Red Wigglers Eat a Lot, and Multiply Quickly

If you want to add worms to your compost the very best around are red wigglers (Eisenia fetida).

To the uninitiated, they look just like common, chubby earthworms, but closer inspection reveals several distinctive traits like pale tail ends and distinctively ringed, segmented bodies.

And that’s the trick: these worms aren’t “true” earthworms at all.

They don’t live in the dirt; they live in rotting vegetation and other organic material, the same kinds of material we have in our compost bin!

These creepy crawlies can eat nearly their body weight in rotting material every single day, and produce an equivalent amount of waste material right back into the compost.

Considering how small they are, that doesn’t sound like much but remember what I said about multitudes of worms doing the same thing day in and day out, working on your pile.

But, chances are it is not going to be worth your while to track them down in the wild and relocate them to your compost bin.

It is possible to purchase live specimens from specialized garden stores or greenhouses where they are sometimes sold under the name of topsoil worms or manure worms, and you can always order them off of the internet.

Rest assured if you add these worms to your compost pile they will be right at home and do good work for it, assuming of course that the compost pile is in balance.

Common Nightcrawlers Won’t Stay Put

Now, let’s say you take a different approach, and head out to your local bait and tackle store and grab some common nightcrawlers (or you can dig them up yourself after a good rain).

Toss these beefy worms in your compost bin and job’s a good one, right?

Wrong.

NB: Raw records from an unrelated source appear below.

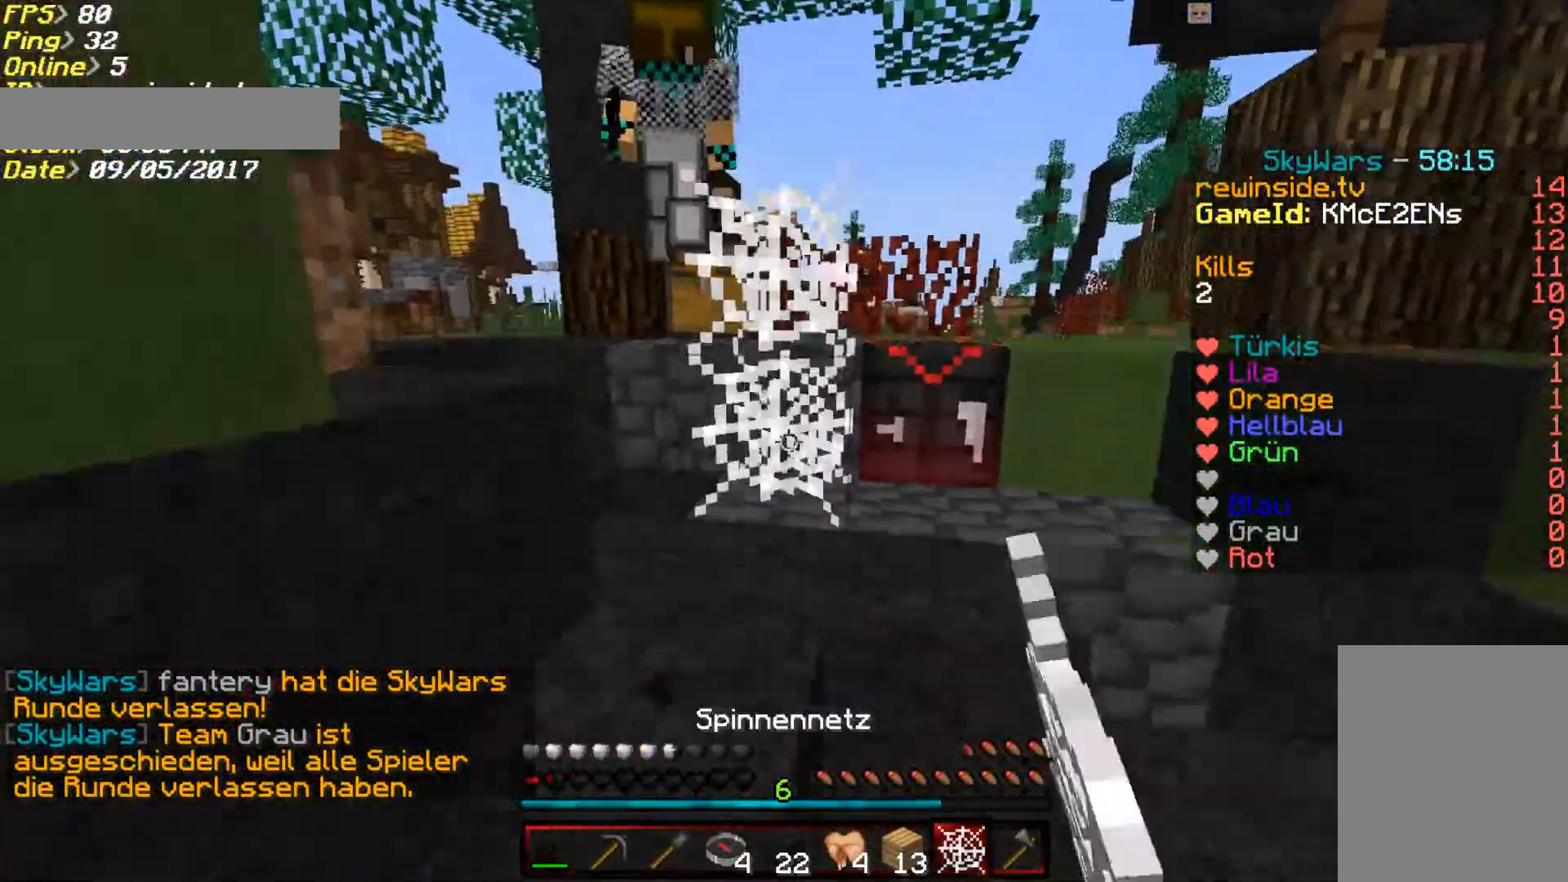
{"keys": ["d", "s"], "mouse": [], "events": [[133, "a", "up"], [333, "mouse_right", "down"], [433, "d", "down"], [500, "mouse_right", "up"]]}
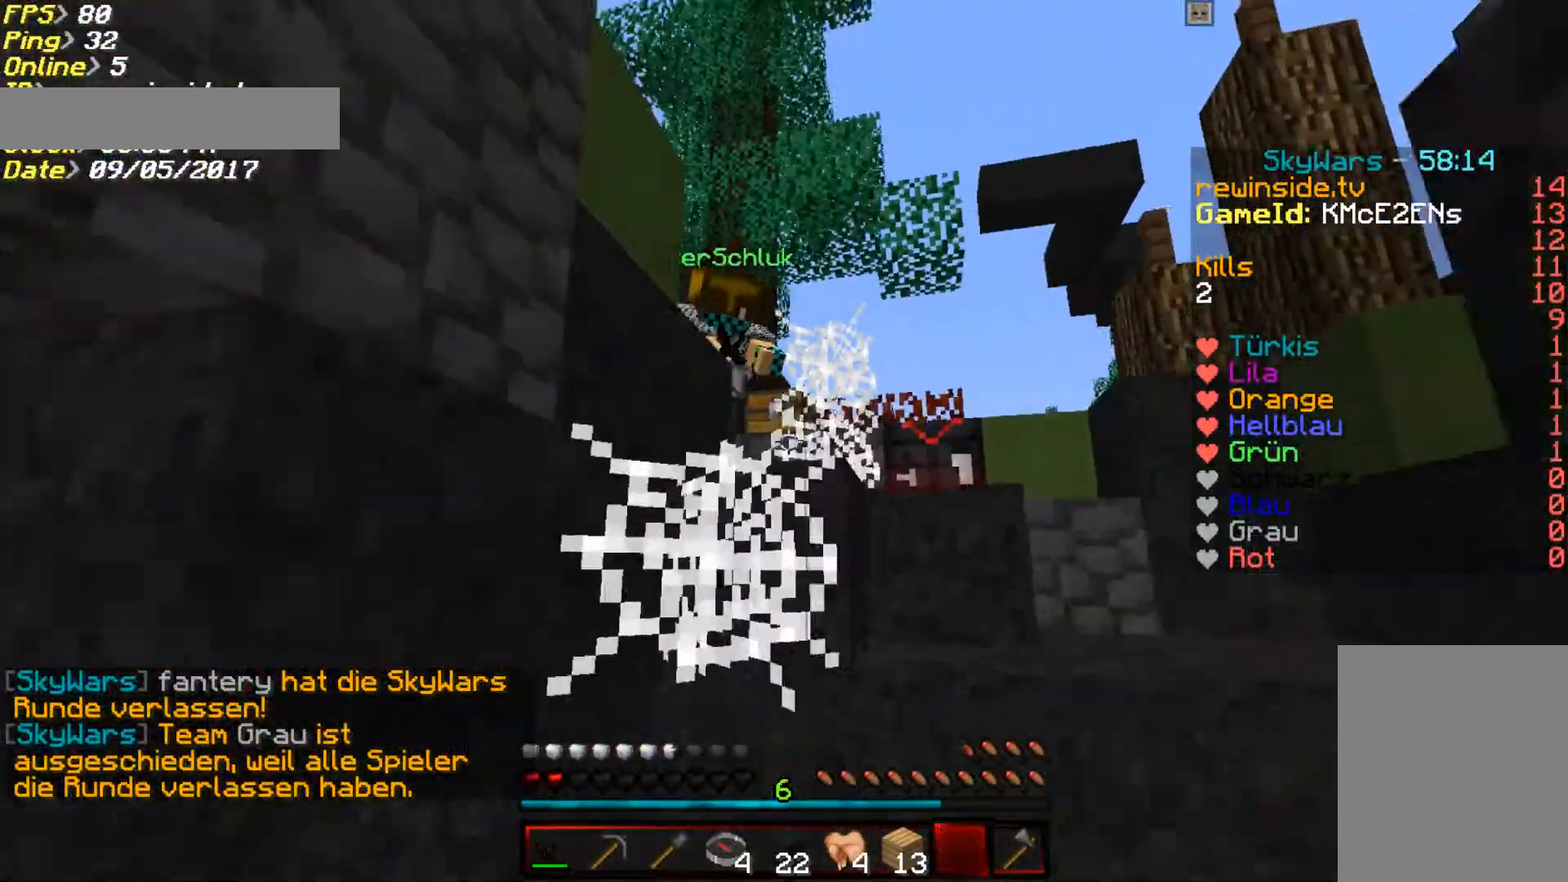
{"keys": ["a", "s"], "mouse": [], "events": [[67, "s", "up"], [167, "d", "up"], [333, "a", "down"], [367, "s", "down"]]}
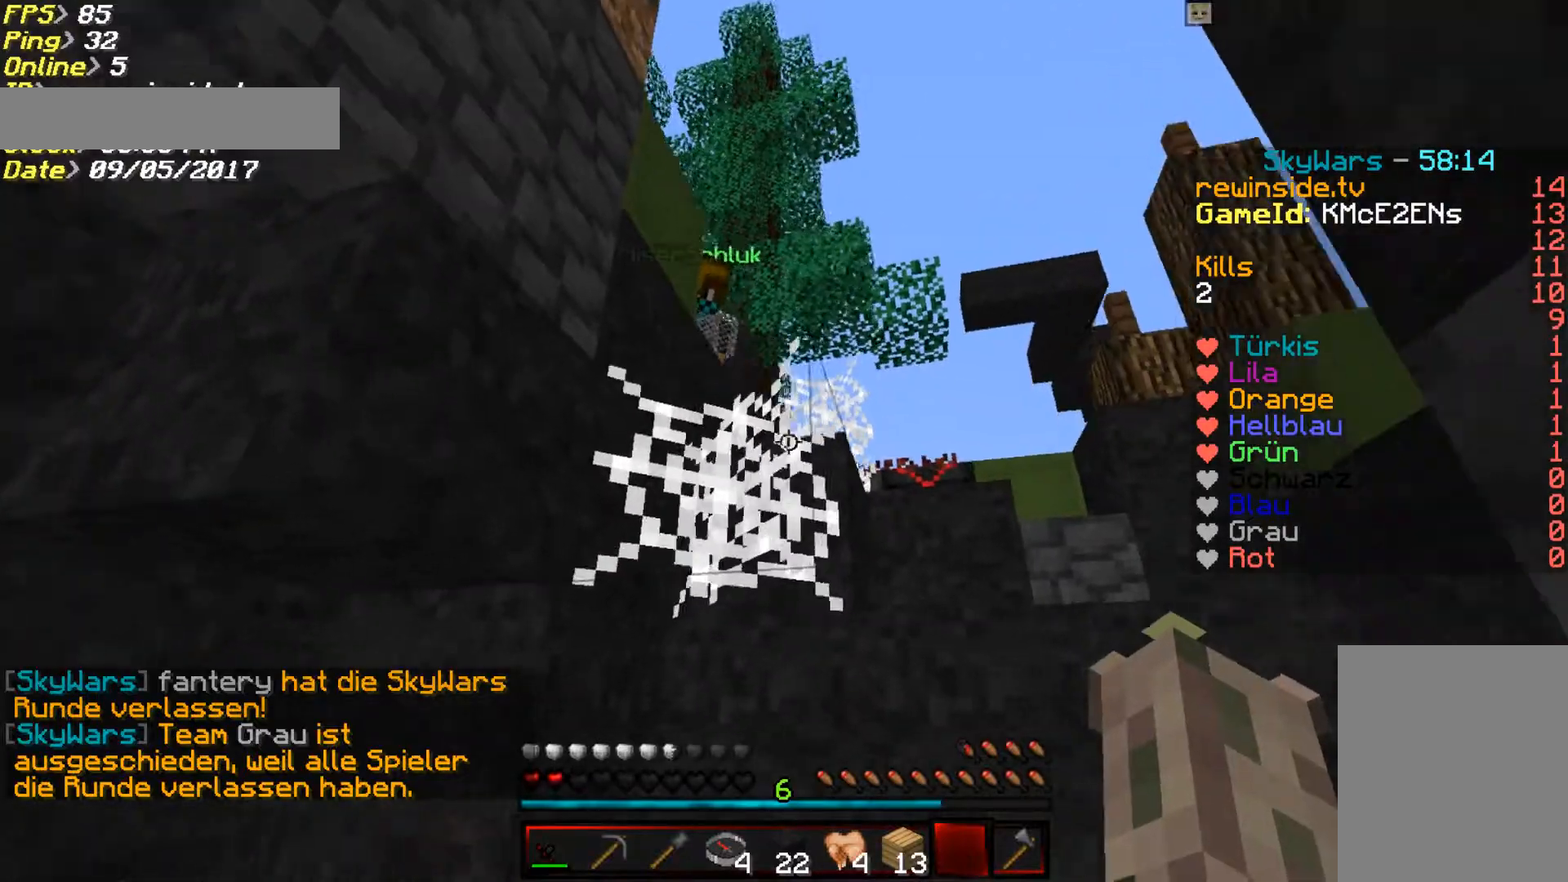
{"keys": [], "mouse": ["right"], "events": [[133, "s", "up"], [433, "mouse_right", "down"], [467, "a", "up"]]}
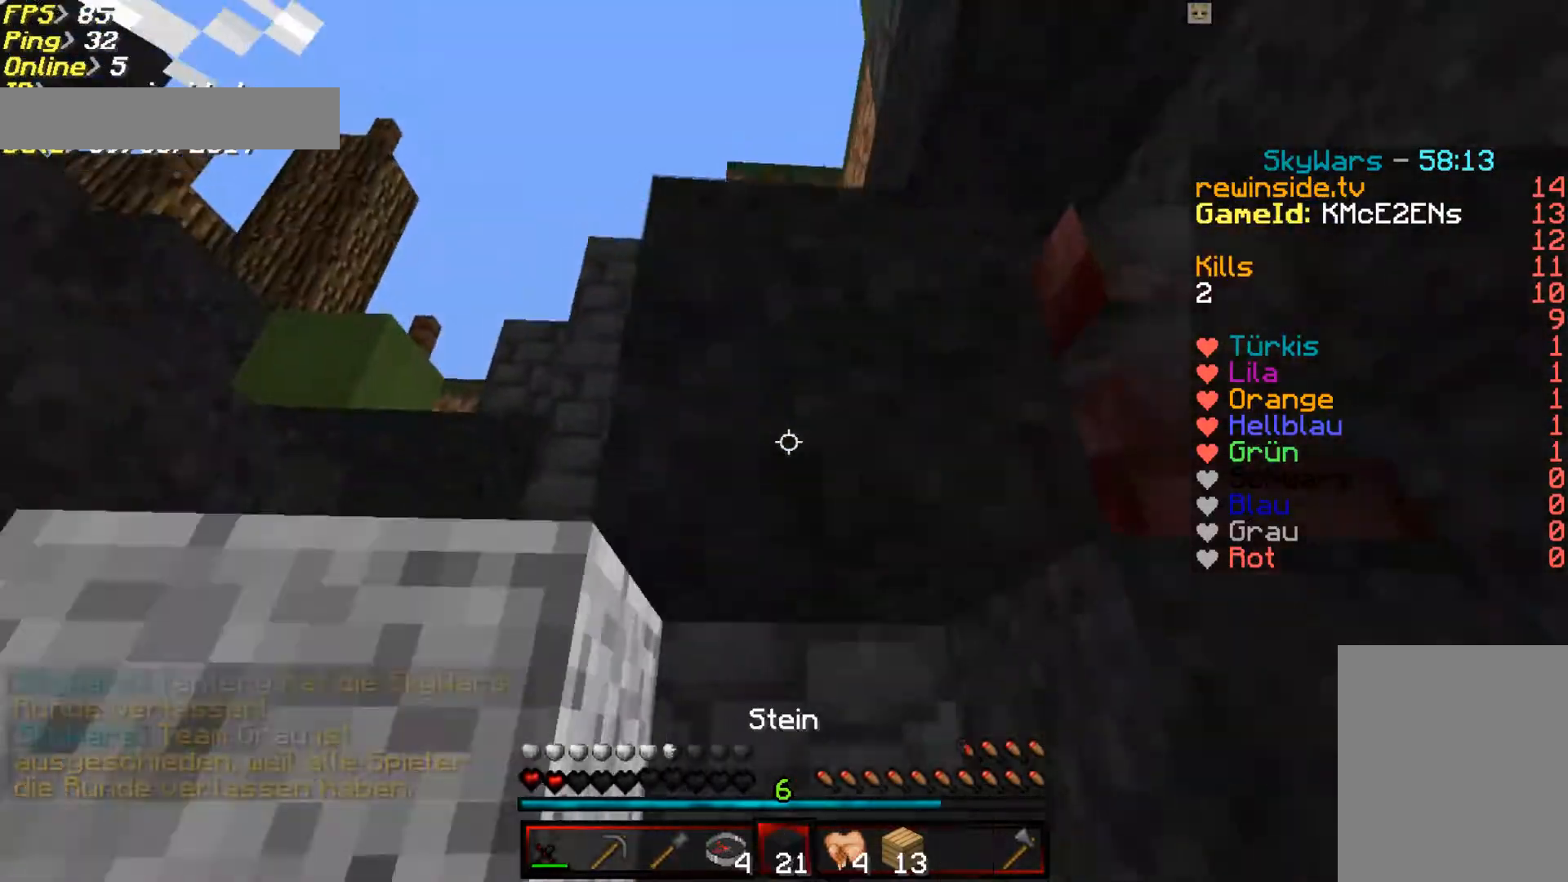
{"keys": ["a", "s"], "mouse": ["right"], "events": [[33, "s", "down"], [133, "mouse_right", "up"], [167, "mouse_right", "down"], [267, "mouse_right", "up"], [333, "mouse_right", "down"], [433, "a", "down"], [433, "mouse_right", "up"], [467, "mouse_right", "down"]]}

Nightcrawlers are true earthworms, meaning they live in the soil and surprisingly deep.

They aren’t like our red wigglers up there, and will not eat decomposing biomatter of the same kind or in the same quantities.

In fact, your average compost bin is going to be quite a hostile environment for them, including the substrate itself such as it is and also the average temperature which is much too hot for their continued survival.

As soon as you put a nightcrawler in your compost bin, they are going to work as hard as they can to get out of it, typically crawling straight down through it and into the earth below if you’re bin is on open ground or is partially open at the bottom for drainage or ventilation.

If they have the rotten luck of being in an enclosed or sealed bin, they will die.

In either case, nightcrawlers don’t really help our compost bin even for the short time they are there and they won’t stay in any case.

If Your Compost Pile is Open, Worms Will Find Their Way In

Now, after reading all of this you might be fretting over the notion of whether or not you should try to track down the right kind of worms for your compost bin, or if you should bother with it at all.

If you are uncertain, overworked, or otherwise happy with your composting process to date, I say don’t worry about it at all: know that worms, and the right kind of worms, will find their way into your compost bin on their own assuming they can actually get into it.

If your bin has slatted sides or if you aren’t using a bin at all and just composting on open ground, the right kind of worms will be making their way into it when the time is right and assuming you manage your pile properly they will likely reproduce quickly, further speeding along production of that wonderful compost we are working so hard to get.

So, in short, if you want to speed things up or are just an overachiever, yes, you can and should add the right kind of worms to your compost pile.

But, if you’re happy with your composting process, don’t feel obligated as adding them is not strictly required.